Untuk Wajib Pajak masuk kriteria Wajib Pajak Patuh, pengembalian kelebihan
pembayaran pajak dapat dilakukan paling lambat 3 bulan untuk PPh dan 1 bulan
untuk PPN sejak permohonan diterima. Perlu diketahui pengembalian ini
dilakukan tanpa pemeriksaan.
Wajib Pajak dapat melakukan permohonan pengembalian kelebihan
pembayaran pajak melalui dua cara :
1. Melalui Surat Pemberitahuan (SPT),
2. Dengan mengirimkan surat permohonan yang ditujukan kepada Kepala Kantor
Pelayanan Pajak.
Apabila Direktorat Jenderal Pajak terlambat mengembalikan kelebihan
pembayaran yang semestinya dilakukan, maka Wajib Pajak berhak menerima
bunga 2% per bulan maksimum 24 bulan.
11
B. HAK DALAM HAL WAJIB PAJAK DILAKUKAN PEMERIKSAAN
PEMERIKSAAN
Direktorat Jenderal Pajak dapat melakukan pemeriksaan dengan tujuan menguji
kepatuhan Wajib Pajak dan tujuan lain yang ditetapkan oleh Direktorat Jenderal
Pajak.
Dalam hal dilakukan pemeriksaan, Wajib Pajak berhak :
- Meminta Surat Perintah Pemeriksaan
- Melihat Tanda Pengenal Pemeriksa
- Mendapat penjelasan mengenai maksud dan tujuan pemeriksaan
- Meminta rincian perbedaan antara hasil pemeriksaan dan SPT
- untuk hadir dalam pembahasan akhir hasil pemeriksaan dalam batas waktu
yang ditentukan.
Berdasarkan ruang lingkupnya jenis-jenis pemeriksaan sebagaimana disebutkan
di atas dapat dibedakan menjadi pemeriksaan lapangan dan pemeriksaan kantor.
Pemeriksaan Kantor dilakukan dalam jangka waktu paling lama 3 (tiga) bulan
dan dapat diperpanjang menjadi 6 (enam) bulan yang dihitung sejak tanggal
Wajib Pajak datang memenuhi surat panggilan dalam rangka Pemeriksaan
Kantor sampai dengan tanggal Laporan Hasil Pemeriksaan.
Pemeriksaan Lapangan dilakukan dalam jangka waktu paling lama 4 (empat)

PERINTAH LATIHAN: Lanjutkan teks tentang hak Wajib Pajak dalam pemeriksaan pajak dari bagian terakhirnya.

BAHAN YANG DIBERIKAN:
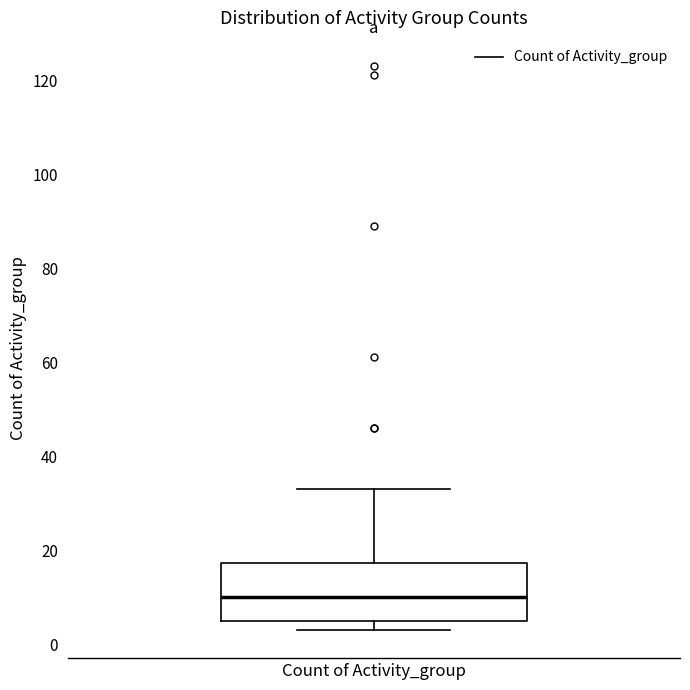

Transcribe this box plot: give where the median line is, the range the box spans, and where the two whiskers end, as read against the y-axis. The values are not printed on the chart, so give them approximately, as read against the axis.

median 10, box 6 to 18, whiskers 4 to 34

HASIL LATIHAN:
bulan dan dapat diperpanjang menjadi paling lama 8 (delapan) bulan yang
dihitung sejak tanggal Surat perintah Pemeriksaan sampai dengan tanggal
Laporan Hasil Pemeriksaan.
C. HAK UNTUK MENGAJUKAN KEBERATAN, BANDING & PENINJAUAN
KEMBALI
Berdasarkan hasil pemeriksaan yang dilakukan oleh Direktorat Jenderal Pajak,
maka akan diterbitkan suatu surat ketetapan pajak, yang dapat mengakibatkan
pajak terutang menjadi kurang bayar, lebih bayar, atau nihil. Jika Wajib Pajak
12
tidak sependapat maka dapat mengajukan keberatan atas surat ketetapan
tersebut. Selanjutya apabila belum puas dengan keputusan keberatan tersebut
maka Wajib Pajak dapat mengajukan banding. Langkah terakhir yang dapat
dilakukan oleh Wajib Pajak dalam sengketa pajak adalah peninjauan kembali ke
Mahkamah Agung.
Penetapan pajak dapat dilakukan oleh Direktur Jenderal Pajak. Jenis-jenis
ketetapan yag dikeluarkan adalah : Surat Ketetapan Pajak Lebih Bayar (SKPLB),
Surat Ketetapan Pajak Kurang Bayar (SKPKB), Surat Ketetapan Pajak Kurang
Bayar Tambahan (SKPKBT), dan Surat Ketetapan Pajak Nihil (SKPN). Disamping
itu dapat diterbitkan pula Surat Tagihan Pajak (STP) dalam hal dikenakannya
sanksi administrasi dapat berupa denda, bunga, dan kenaikan.
D. HAK-HAK WAJIB PAJAK LAINNYA
- Hak Kerahasiaan Bagi Wajib Pajak
Wajib Pajak mempunyai hak untuk mendapat perlindungan kerahasiaan atas
segala sesuatu informasi yang telah disampaikannya kepada Direktorat Jenderal
Pajak dalam rangka menjalankan ketentuan perpajakan. Disamping itu pihak lain
yang melakukan tugas di bidang perpajakan juga dilarang mengungkapkan
kerahasiaan Wajib Pajak, termasuk tenaga ahli, sepert ahli bahasa, akuntan,
pengacara yang ditunjuk oleh Direktur Jenderal Pajak untuk membantu
pelaksanaan undang-undang perpajakan.
Kerahasiaan Wajib Pajak antara lain :
Surat Pemberitahuan, laporan keuangan, dan dokumen lainnya yang
dilaporkan oleh Wajib Pajak;
Data dari pihak ketiga yang bersifat rahasia;
Dokumen atau rahasia Wajib Pajak lainnya sesuai ketentuan perpajakan
yang berlaku.
Namun demikian dalam rangka penyidikan, penuntutan atau dalam rangka
kerjasama dengan instansi pemerintah lainnya, keterangan atau bukti tertuils
13
dari atau tentang Wajib Pajak dapat diberikan atau diperlihatkan kepada pihak
tertentu yang ditetapkan oleh Menteri Keuangan.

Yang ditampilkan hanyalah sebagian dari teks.